Problem description: Write back, word for word, the lines from the one containing "left shoulder: (111, 266)" to the end of the listing below. Include nothing else, and no pictures.
================
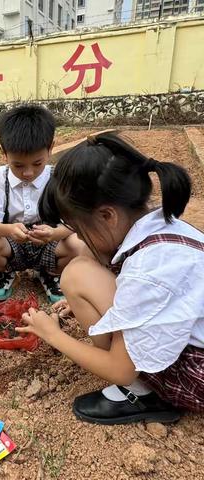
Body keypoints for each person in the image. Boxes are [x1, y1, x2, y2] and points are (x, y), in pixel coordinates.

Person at [17, 132, 204, 424]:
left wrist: (51, 333)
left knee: (77, 273)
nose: (79, 236)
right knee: (83, 264)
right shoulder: (164, 227)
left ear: (107, 216)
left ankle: (143, 393)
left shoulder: (146, 270)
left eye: (79, 226)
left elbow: (121, 370)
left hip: (196, 377)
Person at [0, 104, 83, 303]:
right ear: (4, 153)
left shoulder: (57, 177)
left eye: (37, 163)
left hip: (49, 242)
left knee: (79, 244)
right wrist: (9, 230)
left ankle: (51, 273)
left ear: (50, 148)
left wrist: (54, 233)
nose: (28, 173)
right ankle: (5, 272)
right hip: (13, 244)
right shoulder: (0, 178)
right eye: (18, 165)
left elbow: (73, 223)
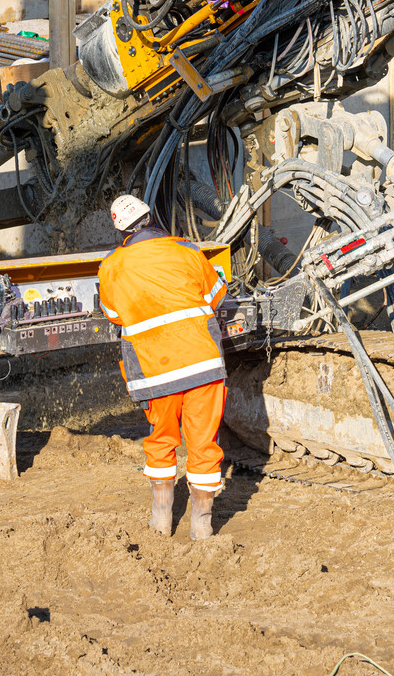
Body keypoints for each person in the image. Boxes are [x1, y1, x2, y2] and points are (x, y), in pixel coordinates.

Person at [96, 193, 228, 540]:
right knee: (203, 444)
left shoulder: (111, 266)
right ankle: (202, 526)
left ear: (120, 231)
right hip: (203, 364)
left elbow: (114, 315)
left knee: (161, 440)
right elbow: (216, 295)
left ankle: (161, 522)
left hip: (157, 371)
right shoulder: (187, 250)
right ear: (151, 218)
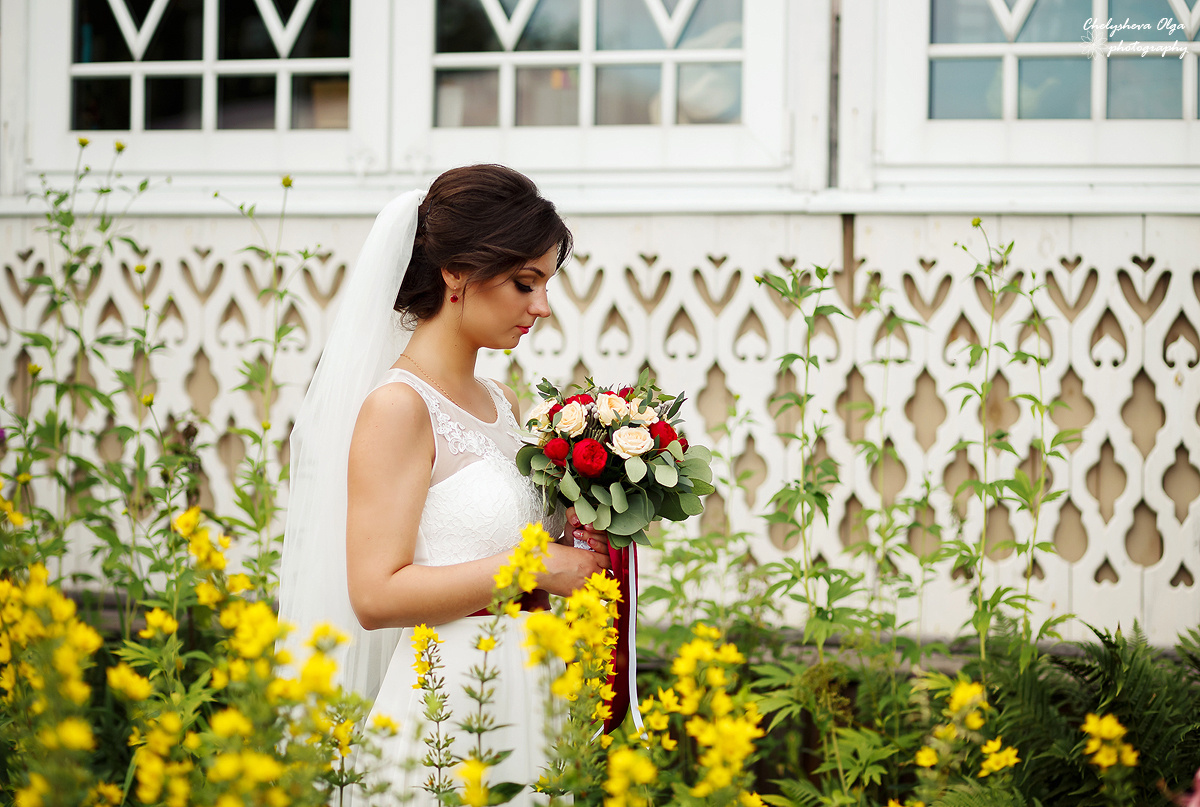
================
Answer box:
left shoulder: (111, 266)
right ankle: (202, 526)
left ear: (120, 231)
right hip: (203, 364)
left elbow: (114, 315)
left knee: (161, 440)
right elbow: (216, 295)
left ankle: (161, 522)
left hip: (157, 371)
right shoulder: (187, 250)
right ear: (151, 218)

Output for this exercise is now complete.